*** Given records ***
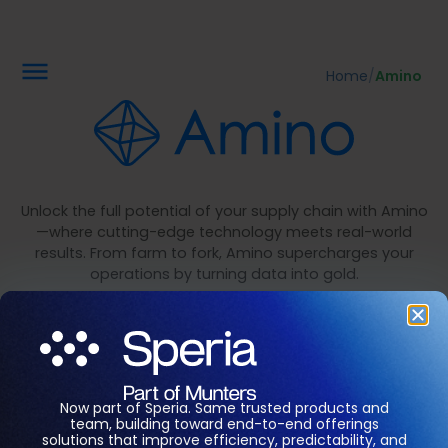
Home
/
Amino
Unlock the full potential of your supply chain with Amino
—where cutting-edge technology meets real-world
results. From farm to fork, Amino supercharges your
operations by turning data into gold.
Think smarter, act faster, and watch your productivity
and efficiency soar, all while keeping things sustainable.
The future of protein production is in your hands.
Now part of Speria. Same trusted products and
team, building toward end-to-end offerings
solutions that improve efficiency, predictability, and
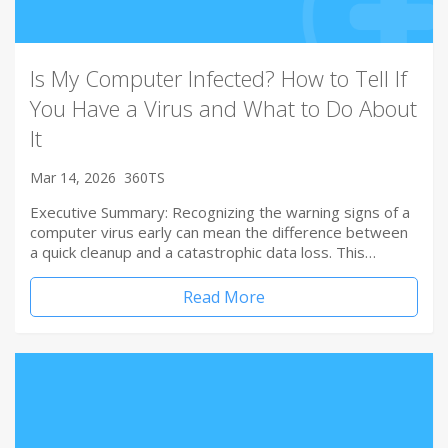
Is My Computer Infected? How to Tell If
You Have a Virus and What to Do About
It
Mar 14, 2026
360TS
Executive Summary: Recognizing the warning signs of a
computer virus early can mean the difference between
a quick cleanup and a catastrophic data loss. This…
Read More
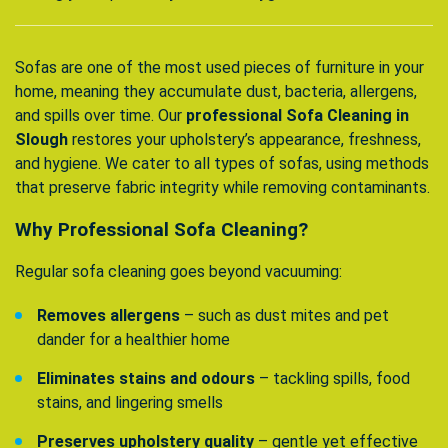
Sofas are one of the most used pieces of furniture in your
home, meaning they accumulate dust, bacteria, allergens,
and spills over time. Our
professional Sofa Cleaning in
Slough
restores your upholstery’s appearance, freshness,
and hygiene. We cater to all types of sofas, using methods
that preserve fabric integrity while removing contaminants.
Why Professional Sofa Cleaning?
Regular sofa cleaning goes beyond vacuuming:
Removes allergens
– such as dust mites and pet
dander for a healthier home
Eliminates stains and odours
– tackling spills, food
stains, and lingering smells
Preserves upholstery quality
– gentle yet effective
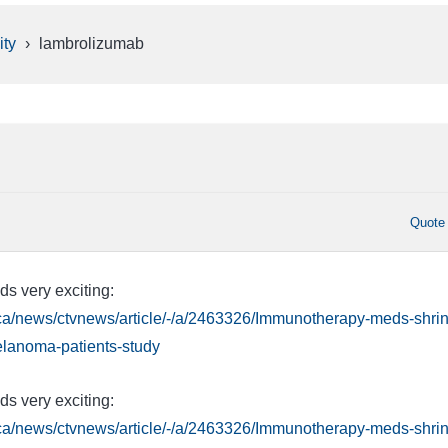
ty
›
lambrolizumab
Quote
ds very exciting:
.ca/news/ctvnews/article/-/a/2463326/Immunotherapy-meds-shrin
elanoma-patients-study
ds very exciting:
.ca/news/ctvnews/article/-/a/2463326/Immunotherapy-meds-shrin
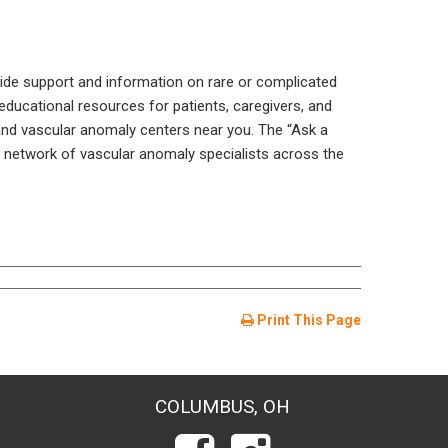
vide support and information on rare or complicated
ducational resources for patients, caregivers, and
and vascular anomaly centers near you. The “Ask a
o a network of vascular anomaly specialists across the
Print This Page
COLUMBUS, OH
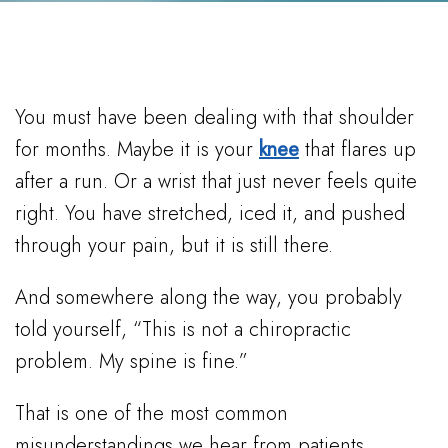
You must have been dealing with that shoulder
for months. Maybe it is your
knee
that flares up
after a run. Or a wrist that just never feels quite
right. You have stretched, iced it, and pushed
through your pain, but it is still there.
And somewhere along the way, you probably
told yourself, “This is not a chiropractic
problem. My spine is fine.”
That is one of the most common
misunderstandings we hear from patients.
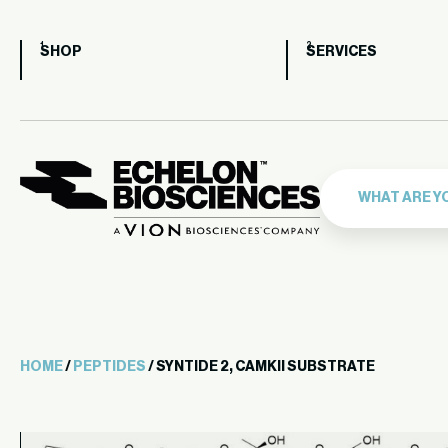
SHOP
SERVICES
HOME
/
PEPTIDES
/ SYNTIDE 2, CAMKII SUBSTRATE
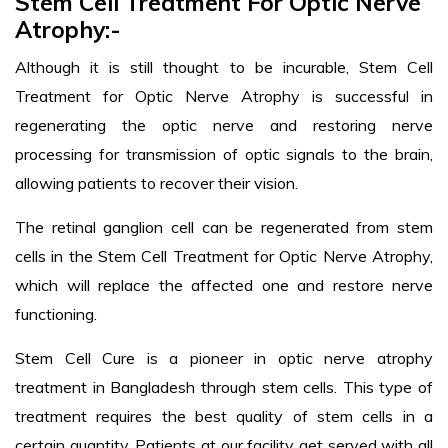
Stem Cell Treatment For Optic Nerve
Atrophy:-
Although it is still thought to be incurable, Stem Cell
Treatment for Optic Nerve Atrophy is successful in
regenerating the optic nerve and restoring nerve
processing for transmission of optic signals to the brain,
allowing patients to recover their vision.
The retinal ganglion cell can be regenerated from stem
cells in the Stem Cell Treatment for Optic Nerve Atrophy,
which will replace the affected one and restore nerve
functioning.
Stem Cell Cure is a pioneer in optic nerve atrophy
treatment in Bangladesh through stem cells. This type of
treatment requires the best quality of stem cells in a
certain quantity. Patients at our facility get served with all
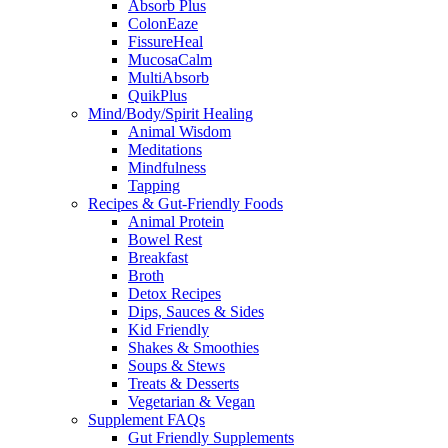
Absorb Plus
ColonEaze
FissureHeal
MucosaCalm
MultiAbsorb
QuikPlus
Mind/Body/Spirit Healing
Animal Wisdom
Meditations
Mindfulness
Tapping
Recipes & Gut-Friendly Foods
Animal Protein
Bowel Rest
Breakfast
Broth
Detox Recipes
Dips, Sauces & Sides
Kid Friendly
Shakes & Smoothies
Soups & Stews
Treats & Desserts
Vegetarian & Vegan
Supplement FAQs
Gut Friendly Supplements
*** End of Given records ***
_Work required_
Go through the data and show every line where "while" occurs.

_Response_
and efficiency soar, all while keeping things sustainable.
that preserve fabric integrity while removing contaminants.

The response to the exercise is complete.